Haskell: Parsing escape characters in single quotes

Question

I'm currently making a scanner for a basic compiler I'm writing in Haskell. One of the requirements is that any character enclosed in single quotes (') is translated into a character literal token (type T_Char), and this includes escape sequences such as '\n' and '\t'. I've defined this part of the scanner function which works okay for most cases:

scanner ('\'':cs)       |   (length cs) == 0            =   error "Illegal character!"
                         |  head cs == '\\'             =   mkEscape (head (drop 1 cs)) : scanner (drop 3 cs)
                         |  head (drop 1 cs) == '\''    =   T_Char (head cs) : scanner (drop 2 cs)

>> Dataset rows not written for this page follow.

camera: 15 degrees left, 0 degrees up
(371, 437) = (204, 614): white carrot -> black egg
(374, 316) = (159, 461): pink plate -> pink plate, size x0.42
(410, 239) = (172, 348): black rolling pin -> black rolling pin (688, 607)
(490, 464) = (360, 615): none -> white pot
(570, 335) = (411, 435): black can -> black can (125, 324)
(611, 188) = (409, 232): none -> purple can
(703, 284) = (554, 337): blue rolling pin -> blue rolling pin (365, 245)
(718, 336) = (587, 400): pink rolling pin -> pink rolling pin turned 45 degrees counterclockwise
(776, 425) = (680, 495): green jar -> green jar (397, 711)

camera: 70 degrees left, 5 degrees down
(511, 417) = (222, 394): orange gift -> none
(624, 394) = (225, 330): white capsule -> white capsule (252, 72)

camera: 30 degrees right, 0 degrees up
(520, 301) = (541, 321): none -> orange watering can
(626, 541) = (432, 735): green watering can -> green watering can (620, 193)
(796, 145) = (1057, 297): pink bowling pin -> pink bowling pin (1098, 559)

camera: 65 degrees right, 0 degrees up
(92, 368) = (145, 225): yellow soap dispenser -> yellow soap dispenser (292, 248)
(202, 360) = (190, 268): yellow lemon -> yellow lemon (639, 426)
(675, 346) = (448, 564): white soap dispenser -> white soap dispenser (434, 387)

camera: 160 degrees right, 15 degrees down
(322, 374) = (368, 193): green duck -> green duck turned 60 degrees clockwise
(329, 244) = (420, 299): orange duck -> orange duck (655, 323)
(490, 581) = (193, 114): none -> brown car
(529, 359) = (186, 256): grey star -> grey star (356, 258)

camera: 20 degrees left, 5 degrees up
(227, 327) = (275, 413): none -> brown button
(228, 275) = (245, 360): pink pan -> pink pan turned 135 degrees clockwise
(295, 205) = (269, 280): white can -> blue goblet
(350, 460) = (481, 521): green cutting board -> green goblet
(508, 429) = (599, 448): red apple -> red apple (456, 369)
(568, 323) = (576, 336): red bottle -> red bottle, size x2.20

                         where
                            mkEscape        :: Char -> Token
                            mkEscape 'n'    = T_Char '\n'
                            mkEscape 'r'    = T_Char '\r'
                            mkEscape 't'    = T_Char '\t'
                            mkEscape '\\'   = T_Char '\\'
                            mkEscape '\''   = T_Char '\''

However, this comes up when I run it in GHCi:

Main> scanner "abc '\\' def"
[T_Id "abc", T_Char '\'', T_Id "def"]

It can recognise everything else but gets escaped backslashes confused with escaped single quotes. Is this something to do with character encodings?

Answer 1

I don't think there's anything wrong with the parser regarding your problem. To Haskell, the string will be read as

abc '\' def

because Haskell also has string escapes. So when it reaches the first quotation mark, cs contains the char sequence \' def. Obviously head cs is a backslash, so it will run mkEscape.

The argument given is head (drop 1 cs), which is ', thus mkEscape will return T_Char '\'', which is what you saw.

---

Perhaps you should call

scanner "abc '\\\\' def"

The 1st level of \ is for the Haskell interpreter, and the 2nd level is for scanner.